As described above, it is an embodiment of the present invention. The present invention is not limited to the above embodiments, and any one skilled in the art should be aware of the structural changes made in the light of the present invention. Any technical solutions having the same or similar to the present invention fall within the protection scope of the present invention.

Claims (10)

1. A pharmaceutical composition of ampicillin sodium and sulbactam sodium, characterized by comprising sulbactam sodium and ampicillin sodium having a specific rotation of +264° to +269°, wherein ampicillin sodium and sulbactam sodium The mass ratio is 2:1.
2. The pharmaceutical composition according to claim 1, wherein the specific rotation of ampicillin sodium is from +266° to +269°.
3. The pharmaceutical composition according to claim 1, wherein the specific rotation of ampicillin sodium is +267°.
4. The pharmaceutical composition according to claim 1, wherein the specific rotation of sulbactam sodium is from +223° to +228°.
5. The pharmaceutical composition according to claim 4, wherein the specific rotation of sulbactam sodium is from +223° to +225°.
6. The pharmaceutical composition according to any one of claims 1 to 5, characterized in that the method for preparing ampicillin sodium comprises the following steps: (1) dissolving ampicillin in acetone at 0-5 ° C, stirring to add triethyl The amine is obtained as an ampicillin salt solution, and the molar ratio of ampicillin to triethylamine is 1:1; (2) at 0-5 ° C, the sodium acetate solution is added dropwise to the ampicillin salt solution, and stirring is continued; 3) After adding sodium acetate solution, the ampicillin salt solution is heated to 10-15 ° C, sodium bicarbonate solution is added dropwise, and stirring is continued for 30-60 min, and washed with suction to obtain ampicillin sodium crystals, acetic acid.
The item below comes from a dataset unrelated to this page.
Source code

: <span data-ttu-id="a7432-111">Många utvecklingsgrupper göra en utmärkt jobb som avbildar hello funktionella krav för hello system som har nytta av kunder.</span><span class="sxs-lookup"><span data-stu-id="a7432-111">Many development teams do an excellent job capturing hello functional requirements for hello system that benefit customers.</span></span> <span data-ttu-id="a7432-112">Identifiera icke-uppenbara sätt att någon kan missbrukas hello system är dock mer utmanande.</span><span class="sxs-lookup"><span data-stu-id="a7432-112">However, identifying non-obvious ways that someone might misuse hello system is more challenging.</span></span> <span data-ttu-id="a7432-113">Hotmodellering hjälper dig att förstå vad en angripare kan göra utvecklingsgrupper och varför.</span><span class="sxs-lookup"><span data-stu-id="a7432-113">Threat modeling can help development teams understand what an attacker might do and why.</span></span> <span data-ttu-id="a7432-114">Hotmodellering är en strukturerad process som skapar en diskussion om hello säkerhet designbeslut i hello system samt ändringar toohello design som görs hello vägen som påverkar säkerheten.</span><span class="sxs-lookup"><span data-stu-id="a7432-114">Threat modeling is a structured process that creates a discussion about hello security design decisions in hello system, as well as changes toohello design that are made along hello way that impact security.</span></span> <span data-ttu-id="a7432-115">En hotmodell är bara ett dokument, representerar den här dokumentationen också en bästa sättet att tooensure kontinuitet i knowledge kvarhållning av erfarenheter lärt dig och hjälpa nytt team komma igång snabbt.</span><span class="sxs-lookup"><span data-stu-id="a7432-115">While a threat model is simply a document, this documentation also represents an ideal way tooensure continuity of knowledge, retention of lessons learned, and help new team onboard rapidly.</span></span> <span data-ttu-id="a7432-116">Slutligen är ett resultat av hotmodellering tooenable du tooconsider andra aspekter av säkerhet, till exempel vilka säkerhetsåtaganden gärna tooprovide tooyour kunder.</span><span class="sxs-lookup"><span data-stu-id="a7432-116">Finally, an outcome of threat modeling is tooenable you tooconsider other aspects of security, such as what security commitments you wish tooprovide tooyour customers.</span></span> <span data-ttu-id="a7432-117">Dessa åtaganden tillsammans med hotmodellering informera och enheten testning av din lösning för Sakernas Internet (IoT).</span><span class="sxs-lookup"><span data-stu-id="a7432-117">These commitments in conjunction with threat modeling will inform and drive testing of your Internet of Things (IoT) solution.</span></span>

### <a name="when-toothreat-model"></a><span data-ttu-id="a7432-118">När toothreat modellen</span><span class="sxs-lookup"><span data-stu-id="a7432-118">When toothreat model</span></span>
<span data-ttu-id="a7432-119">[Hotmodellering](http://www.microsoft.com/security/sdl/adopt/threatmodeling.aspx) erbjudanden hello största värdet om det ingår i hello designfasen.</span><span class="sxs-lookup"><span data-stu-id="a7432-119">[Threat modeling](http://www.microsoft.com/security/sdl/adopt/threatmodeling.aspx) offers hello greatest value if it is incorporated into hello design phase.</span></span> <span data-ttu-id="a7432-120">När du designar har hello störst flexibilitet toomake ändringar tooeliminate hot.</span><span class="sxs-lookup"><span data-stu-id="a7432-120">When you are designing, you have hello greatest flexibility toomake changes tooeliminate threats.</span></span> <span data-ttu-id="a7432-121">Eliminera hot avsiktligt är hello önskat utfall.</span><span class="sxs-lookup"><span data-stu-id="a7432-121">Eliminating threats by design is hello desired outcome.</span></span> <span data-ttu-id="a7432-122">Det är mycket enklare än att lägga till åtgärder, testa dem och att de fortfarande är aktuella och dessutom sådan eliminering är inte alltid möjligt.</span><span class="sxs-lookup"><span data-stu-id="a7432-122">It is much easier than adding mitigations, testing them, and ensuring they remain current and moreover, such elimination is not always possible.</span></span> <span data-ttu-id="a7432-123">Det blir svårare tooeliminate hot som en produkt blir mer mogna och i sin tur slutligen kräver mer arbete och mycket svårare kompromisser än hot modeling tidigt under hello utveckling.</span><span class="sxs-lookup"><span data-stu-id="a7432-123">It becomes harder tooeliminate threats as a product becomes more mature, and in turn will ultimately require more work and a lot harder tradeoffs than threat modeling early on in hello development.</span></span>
The total moles of sodium and sodium bicarbonate are equal to the number of moles of ampicillin sodium.
7. The pharmaceutical composition according to claim 6, wherein the number of moles of sodium acetate is from 1 to 10% of the moles of ampicillin sodium.
8. The pharmaceutical composition according to claim 6, wherein the stirring speed in the step (2) and the step (3) is 30-60 r/min, and the dropping rate is 1-2 ml/min.
9. The pharmaceutical composition according to claim 4 or 5, wherein the sulbactam sodium is prepared by: (1) adding sulbactam to a mixed solution of sodium acetate and sodium hydrogencarbonate at 20-25 ° C; Stirring constantly, and controlling the pH of the reaction solution to 5.5-6.0; (2) After the reaction is completed, add ethanol and stir for 10 minutes, then irradiate with infrared rays for 3-5 minutes, and continue stirring for 30-60 minutes to obtain crystals, wherein the molar of sodium acetate The fraction is 10-15% of sulbactam and the molar fraction of sodium bicarbonate is 85-90% of sulbactam.
10. A pharmaceutical preparation comprising the pharmaceutical composition according to any one of claims 1 to 5 and a pharmaceutically acceptable carrier.